• TASK DETAILS:
Copy out word for word the stretch of the first block of rows below, from the line containing "1): 7 cards" through the line containing "304 / [angstrom] Wavelength".

• RECORDS FOR THIS EXERCISE:
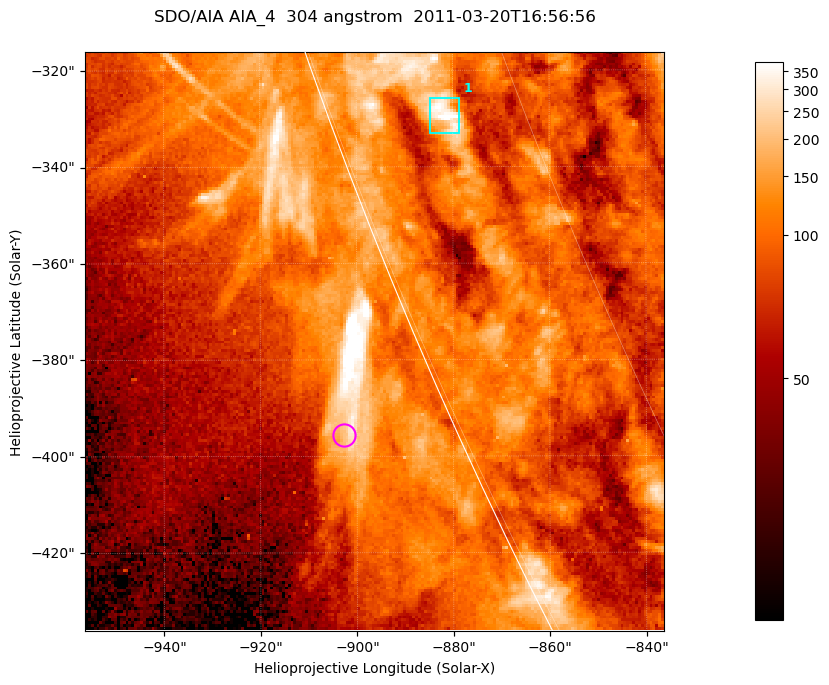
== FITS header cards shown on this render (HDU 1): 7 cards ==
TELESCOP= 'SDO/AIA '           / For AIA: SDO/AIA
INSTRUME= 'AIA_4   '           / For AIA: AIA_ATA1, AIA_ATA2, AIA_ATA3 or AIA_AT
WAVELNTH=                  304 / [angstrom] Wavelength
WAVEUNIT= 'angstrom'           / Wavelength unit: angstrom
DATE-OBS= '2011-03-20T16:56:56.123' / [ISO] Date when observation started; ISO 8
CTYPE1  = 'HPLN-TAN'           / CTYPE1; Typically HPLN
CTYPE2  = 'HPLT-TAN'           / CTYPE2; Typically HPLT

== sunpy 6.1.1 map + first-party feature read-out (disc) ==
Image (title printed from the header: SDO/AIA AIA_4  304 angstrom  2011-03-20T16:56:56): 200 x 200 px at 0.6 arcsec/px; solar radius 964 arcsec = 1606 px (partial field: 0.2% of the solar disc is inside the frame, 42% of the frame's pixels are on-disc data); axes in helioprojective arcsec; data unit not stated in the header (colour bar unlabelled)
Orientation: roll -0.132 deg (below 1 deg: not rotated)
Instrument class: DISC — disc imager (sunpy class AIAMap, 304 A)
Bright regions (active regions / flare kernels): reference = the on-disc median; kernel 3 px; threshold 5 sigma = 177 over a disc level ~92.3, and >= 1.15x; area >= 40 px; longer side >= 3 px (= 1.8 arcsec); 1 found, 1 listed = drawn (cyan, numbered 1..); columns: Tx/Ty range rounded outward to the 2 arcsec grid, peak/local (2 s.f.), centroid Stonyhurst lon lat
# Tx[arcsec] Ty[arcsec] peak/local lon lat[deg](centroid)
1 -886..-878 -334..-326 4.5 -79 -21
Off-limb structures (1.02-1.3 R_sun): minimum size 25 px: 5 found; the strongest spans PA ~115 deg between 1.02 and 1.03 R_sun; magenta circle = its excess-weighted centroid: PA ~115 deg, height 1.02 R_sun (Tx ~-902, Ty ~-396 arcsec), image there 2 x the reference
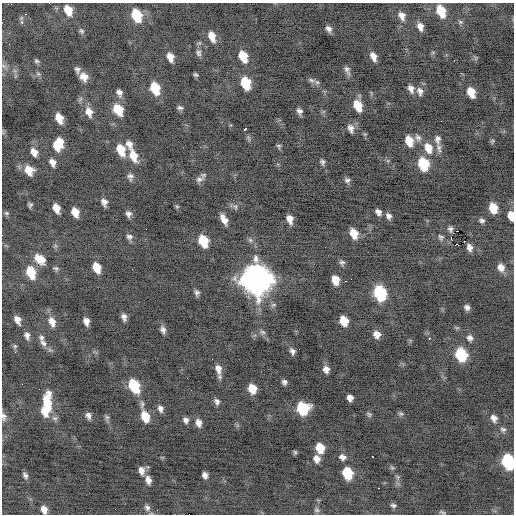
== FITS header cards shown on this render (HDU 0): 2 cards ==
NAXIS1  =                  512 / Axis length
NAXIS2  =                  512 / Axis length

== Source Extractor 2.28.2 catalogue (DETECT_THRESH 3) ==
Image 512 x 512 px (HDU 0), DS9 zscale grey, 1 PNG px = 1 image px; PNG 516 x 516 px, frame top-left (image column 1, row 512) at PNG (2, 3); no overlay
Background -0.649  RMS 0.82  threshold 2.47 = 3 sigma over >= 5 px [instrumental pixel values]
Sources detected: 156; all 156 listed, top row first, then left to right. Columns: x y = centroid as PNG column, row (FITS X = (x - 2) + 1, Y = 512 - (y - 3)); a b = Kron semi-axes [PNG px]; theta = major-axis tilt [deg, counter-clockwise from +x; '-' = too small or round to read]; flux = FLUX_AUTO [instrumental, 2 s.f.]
--
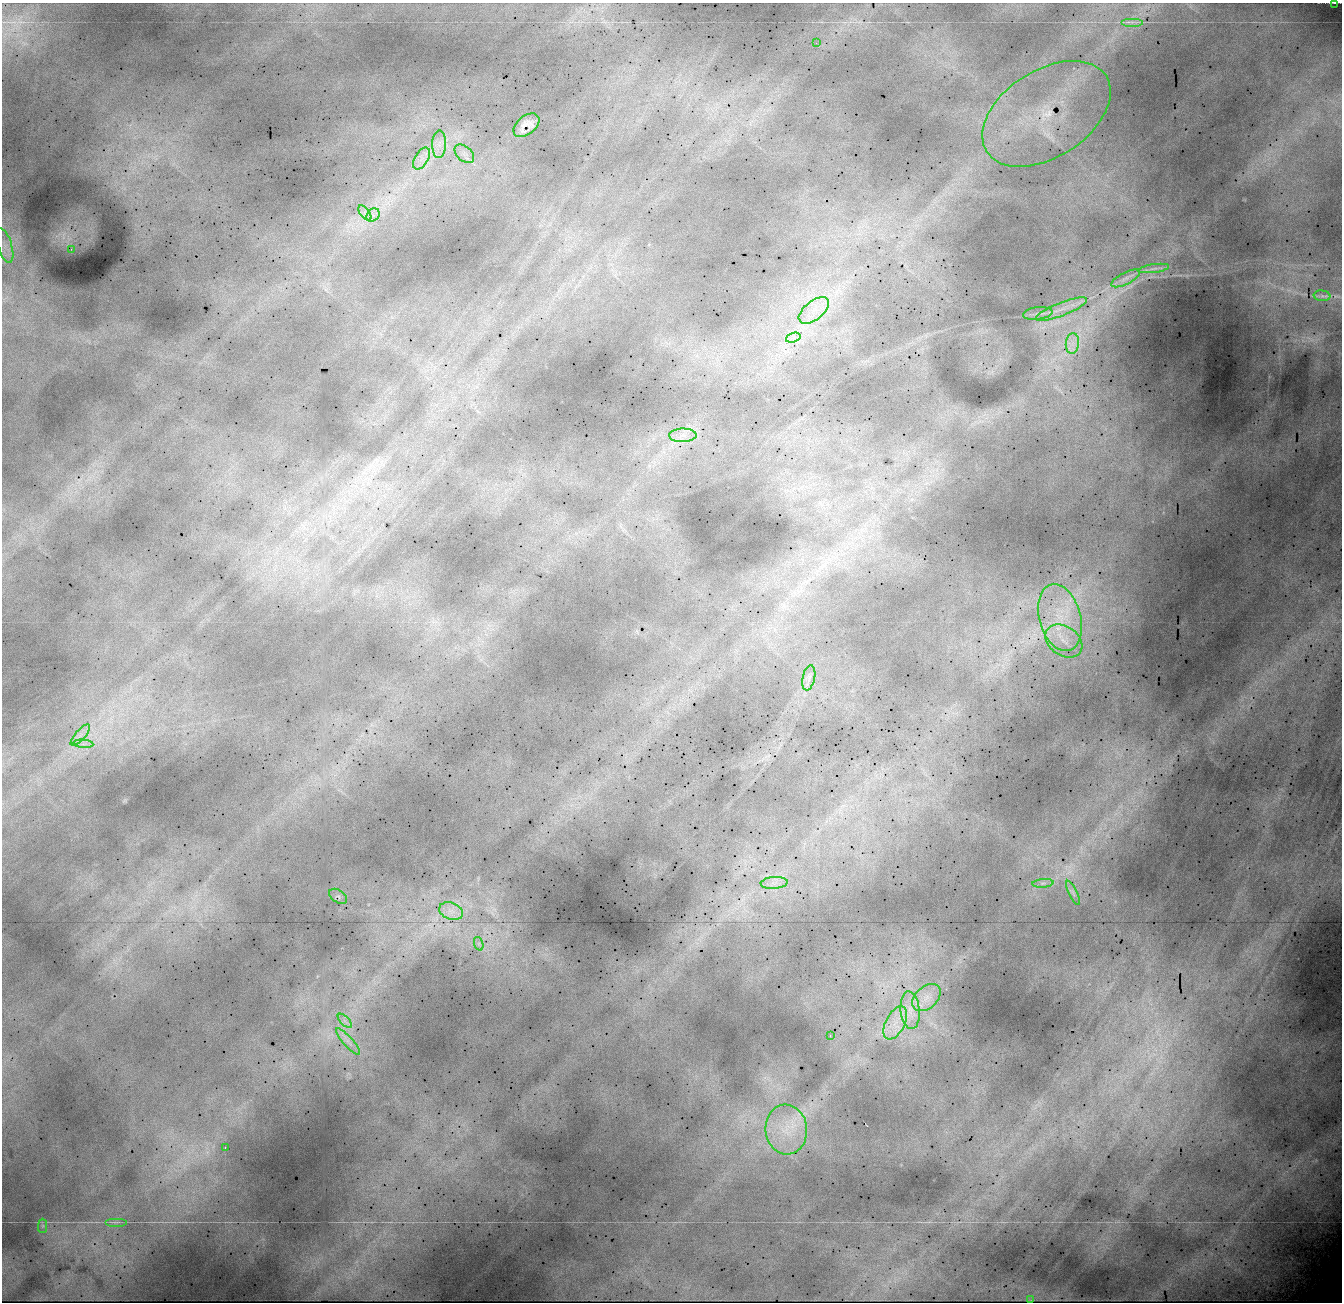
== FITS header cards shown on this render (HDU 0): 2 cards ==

• WORKED SOLUTION:
== FITS header cards shown on this render (HDU 1): 7 cards ==
TELESCOP= 'SDO/AIA '           / For AIA: SDO/AIA
INSTRUME= 'AIA_4   '           / For AIA: AIA_ATA1, AIA_ATA2, AIA_ATA3 or AIA_AT
WAVELNTH=                  304 / [angstrom] Wavelength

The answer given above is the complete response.